Early Childhood Survival Strategy (ECSS)

Conclusions drawn subconsciously by infants/toddlers/children about how to get their needs met when they do not feel acknowledged as separate (unique) beings by their caretakers. This process becomes the foundation for an unhealthy way of experiencing the self.

A child’s subconsciously-adopted methods for getting achievement-based approval in order to get the emotional ‘high’ (read: sense of safety) that is their unhealthy substitute for an abiding sense of being real and having a right to exist as who they are.

Some children are treated like pawns in the game of their primary caretaker’s own lives. They experience an inner vacuum because they are not in the position to develop a natural, healthy sense of who they are. This inner Black Hole is experienced as terrifying.

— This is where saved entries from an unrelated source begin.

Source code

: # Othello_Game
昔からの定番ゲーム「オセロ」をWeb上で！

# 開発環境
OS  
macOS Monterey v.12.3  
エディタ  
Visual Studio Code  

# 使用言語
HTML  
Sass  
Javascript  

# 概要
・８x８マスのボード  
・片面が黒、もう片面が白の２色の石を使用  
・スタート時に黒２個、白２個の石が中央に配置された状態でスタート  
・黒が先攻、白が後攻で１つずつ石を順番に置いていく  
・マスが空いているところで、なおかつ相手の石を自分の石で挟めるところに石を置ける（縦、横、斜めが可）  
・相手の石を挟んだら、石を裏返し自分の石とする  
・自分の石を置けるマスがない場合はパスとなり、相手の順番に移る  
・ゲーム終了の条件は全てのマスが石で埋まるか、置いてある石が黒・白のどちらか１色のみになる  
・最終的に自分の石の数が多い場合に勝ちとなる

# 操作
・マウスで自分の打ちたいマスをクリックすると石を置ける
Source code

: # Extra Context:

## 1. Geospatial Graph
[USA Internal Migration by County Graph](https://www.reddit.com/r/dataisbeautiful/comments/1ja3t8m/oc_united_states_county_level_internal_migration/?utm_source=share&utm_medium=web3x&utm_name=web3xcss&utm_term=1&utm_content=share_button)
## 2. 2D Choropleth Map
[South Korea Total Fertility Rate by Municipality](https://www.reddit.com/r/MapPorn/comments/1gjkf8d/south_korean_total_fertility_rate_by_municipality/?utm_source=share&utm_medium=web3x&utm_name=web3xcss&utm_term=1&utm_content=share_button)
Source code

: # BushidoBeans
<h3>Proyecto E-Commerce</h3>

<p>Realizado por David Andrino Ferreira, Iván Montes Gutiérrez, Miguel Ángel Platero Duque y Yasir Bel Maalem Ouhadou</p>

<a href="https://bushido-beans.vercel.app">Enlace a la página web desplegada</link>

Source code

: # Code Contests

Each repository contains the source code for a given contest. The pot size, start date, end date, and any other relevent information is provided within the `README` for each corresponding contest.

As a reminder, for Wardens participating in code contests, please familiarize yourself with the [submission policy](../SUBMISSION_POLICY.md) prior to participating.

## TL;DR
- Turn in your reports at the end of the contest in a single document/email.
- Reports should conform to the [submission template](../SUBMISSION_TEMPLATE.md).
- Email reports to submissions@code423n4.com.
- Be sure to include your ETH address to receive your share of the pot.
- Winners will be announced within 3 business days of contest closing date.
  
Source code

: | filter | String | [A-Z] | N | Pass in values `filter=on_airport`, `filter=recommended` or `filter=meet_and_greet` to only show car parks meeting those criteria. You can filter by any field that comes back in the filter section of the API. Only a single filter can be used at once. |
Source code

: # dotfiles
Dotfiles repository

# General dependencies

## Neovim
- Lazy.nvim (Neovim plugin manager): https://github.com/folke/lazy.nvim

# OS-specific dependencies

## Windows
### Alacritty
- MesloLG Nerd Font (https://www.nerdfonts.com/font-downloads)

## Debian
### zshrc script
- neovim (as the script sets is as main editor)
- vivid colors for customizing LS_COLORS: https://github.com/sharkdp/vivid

Because no man can live with an inner vacuum as a guideline, nature guides these children to seek ways to fill the black hole and consider it their beacon in life. By trial and error, the child learns that some ways of behaving bring approval vibes, and some don’t. This approval makes him or her “Feel-good-about-self”, which is as close to feeling real as she ever experiences. The state of “Feeling-good-about-self” now becomes a sought-for emotional state of safety, that functions as a Substitute SoS.

No wonder that getting the approval feels like a matter of life or death, because of the terror of the lurking black hole (compare: Fear of Annihilation).

As the child grow up he or she starts to behave in ways that lead to approval deliberately and more frequently. This “trying harder” has a desperate, compulsive character. Getting approval vibes from the primary caretaker becomes an unhealthy substitute for an abiding sense of being real and having a right to exist as who she naturally is, without having to conform to someone else’s needs and desires.

Overtime, the child subconsciously adopts strategies to be more successful in reaching that state of “Feeling-good-about-herself”. Her motivations for doing or avoiding things are no longer geared toward achieving any normal, well-defined goal, but they are at service to another goal, the Substitute SoS-oriented goal.

Initially that goal is to try to get their parent/caregiver’s acknowledgment and respect as their own individual person after all, but since her parent is the one who is unable to give that to her, she will end up having to settle for approval anyway.

This is how, a potentially smart way of adjusting her behavior in order to get her needs met, and get approval in lieu of acknowledgement becomes a pathological strategy that is making her dependent on perfect performance and the standards to that are set by the person who needs to be pleased.

These ECSS develop into the individual tactics that this method refers to as Ego-References: required behavior, the need to perform in certain ways, all conditions that must be fulfilled in order to get that craved approval. The strategies further develop, over time, into the entire Substitute Sense of Self-Oriented System.